A lantern picture, entitled “War in the Air,” by C. G. Grey (editor of “Aeroplane”), issued by the National War Savings Committee, Salisbury Square, London, E. C. 4 (page 7).

“Slide 32—The navy’s land machines went over to Belgium and it is to the credit of the R. N. A. S. that the first hostile missiles which fell on German soil were bombs dropped by R. N. A. S. pilots on Cologne and Dusseldorf....

“Slide 35—It is interesting to note that these early raids by the R. N. A. S. were the first example of bomb-dropping attacks from the air in any way, and the only pity is that we had not at the beginning of the war enough aeroplanes.”

“Priority in poison gas.”

The Glasgow “Evening News” (January 26, 1918) frankly admitted that:

It appears that mustard gas, generally believed to have been invented by the Germans, was discovered by the late Professor Guthrie at the Royal College, Mauritius.

The London “Times,” on August 2, 1914, reproduced from the French government organ, “Le Temps,” a paragraph reporting that M. Turpin has offered to the French Ministry of War a shell filled with a chemical compound discovered by him, and called Turpinite. Numbers of these shells seem to have been used by the French artillery, and they were essentially such gas shells as the Germans are now using. Numerous correspondents, claiming to be eye-witnesses,reported their terrible effects in the British press during October and November, 1914. We learned that the gas liberated from the explosion of one of these shells was enough to asphyxiate an entire platoon of Germans. After death they were observed to be standing erect and shoulder to shoulder in their trenches, and, after killing them with this marvelous celerity, the gas would roll on and stifle entire flocks of sheep feeding in fields in their rear. The British press writers saw nothing to blame in the use against Germans of Turpinite; on the contrary, they openly exulted in its terrible effects. Subsequently, much to their regret, Turpinite was given up, because it was so dangerous to the munition workers who had to pour it into the shell cases. Some weeks later the Germans began to use with more success the same expedient.

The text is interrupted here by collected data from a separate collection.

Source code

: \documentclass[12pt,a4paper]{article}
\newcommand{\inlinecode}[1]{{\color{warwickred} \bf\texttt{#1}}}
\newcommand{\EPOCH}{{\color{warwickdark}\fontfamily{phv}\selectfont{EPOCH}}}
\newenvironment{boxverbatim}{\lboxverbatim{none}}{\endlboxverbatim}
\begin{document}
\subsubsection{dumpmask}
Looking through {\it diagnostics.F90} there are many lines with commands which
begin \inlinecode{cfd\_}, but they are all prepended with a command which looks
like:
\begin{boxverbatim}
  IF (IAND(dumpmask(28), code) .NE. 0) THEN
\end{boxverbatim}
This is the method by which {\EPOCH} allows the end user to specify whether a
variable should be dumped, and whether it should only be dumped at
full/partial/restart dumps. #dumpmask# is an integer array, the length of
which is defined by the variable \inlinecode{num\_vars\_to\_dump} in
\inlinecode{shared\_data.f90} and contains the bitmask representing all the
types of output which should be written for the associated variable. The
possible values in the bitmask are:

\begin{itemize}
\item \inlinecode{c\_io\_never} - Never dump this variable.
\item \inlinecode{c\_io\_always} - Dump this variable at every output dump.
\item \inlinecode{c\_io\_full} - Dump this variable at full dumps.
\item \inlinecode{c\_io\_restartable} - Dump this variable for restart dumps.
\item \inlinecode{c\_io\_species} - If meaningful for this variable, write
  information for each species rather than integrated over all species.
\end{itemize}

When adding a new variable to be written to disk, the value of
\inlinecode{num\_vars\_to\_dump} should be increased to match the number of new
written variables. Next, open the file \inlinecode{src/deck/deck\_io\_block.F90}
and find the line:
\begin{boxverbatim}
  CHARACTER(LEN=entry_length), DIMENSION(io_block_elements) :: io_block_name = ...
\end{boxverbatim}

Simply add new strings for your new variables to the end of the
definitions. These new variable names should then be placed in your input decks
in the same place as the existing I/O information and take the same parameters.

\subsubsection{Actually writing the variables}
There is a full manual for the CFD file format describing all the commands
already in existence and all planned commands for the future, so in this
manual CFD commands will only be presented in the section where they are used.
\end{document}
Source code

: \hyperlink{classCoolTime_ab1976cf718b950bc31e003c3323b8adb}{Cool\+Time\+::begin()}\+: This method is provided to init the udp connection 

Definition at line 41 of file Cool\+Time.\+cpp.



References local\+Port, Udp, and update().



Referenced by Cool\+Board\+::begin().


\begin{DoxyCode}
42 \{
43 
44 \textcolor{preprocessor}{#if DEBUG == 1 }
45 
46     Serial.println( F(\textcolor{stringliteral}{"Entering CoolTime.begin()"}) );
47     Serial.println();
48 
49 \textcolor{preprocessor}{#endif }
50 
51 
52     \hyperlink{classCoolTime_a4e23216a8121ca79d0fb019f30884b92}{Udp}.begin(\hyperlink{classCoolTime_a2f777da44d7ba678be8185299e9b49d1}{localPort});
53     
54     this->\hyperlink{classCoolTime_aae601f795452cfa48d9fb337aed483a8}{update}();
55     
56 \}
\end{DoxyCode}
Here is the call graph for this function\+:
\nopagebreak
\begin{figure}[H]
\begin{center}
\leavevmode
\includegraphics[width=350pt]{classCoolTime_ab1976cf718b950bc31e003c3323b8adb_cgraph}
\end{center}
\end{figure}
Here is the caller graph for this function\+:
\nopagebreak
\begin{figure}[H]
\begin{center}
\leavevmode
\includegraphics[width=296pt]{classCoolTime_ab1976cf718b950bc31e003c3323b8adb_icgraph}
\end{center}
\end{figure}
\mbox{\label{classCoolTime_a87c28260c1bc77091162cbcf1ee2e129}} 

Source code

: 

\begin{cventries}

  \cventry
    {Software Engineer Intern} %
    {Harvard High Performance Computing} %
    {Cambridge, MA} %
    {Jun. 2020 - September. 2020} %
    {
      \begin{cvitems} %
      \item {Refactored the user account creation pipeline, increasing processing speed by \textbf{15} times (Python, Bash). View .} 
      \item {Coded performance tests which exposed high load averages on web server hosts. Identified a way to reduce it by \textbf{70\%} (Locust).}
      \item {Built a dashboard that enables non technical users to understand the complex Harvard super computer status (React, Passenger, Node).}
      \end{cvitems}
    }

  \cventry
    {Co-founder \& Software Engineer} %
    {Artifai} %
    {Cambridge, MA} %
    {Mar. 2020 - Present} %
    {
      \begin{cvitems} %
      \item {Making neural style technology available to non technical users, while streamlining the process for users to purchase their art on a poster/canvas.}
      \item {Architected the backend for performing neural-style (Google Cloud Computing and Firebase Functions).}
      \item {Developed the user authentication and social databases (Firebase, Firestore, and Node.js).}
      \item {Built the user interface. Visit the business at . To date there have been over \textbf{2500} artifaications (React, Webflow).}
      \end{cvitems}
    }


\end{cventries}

The London “Illustrated News” (May 13, 1915) published a “thrilling” picture of 5 German officers asphyxiated by British lyddite. The descriptive lines below the picture say:

“One of the correspondents at the front tells a thrilling story of the havoc wrought by lyddite shells used by our artillery in Flanders. The fumes of the lyddite are very poisonous, so much so that some of our troops wore masks for the nose and mouth. After one battle, in which the German trenches had been shelled with lyddite, an officer found a card party of five officers stone dead. Looking at them in the bright moonlight, he was struck by their resemblance to waxwork figures. They were in perfectly natural poses, but the bright yellow of their skins showed the manner of their death—asphyxiation by lyddite.”

The first inventor of poison gas was Lord Dundonald during the Crimean war (see “The Panmure Papers,” published in 1908 by Hodder & Stoughton, and the “Candid Review,” August, 1915). It was at the time of the Crimean war rejected by the English as “too horrible.”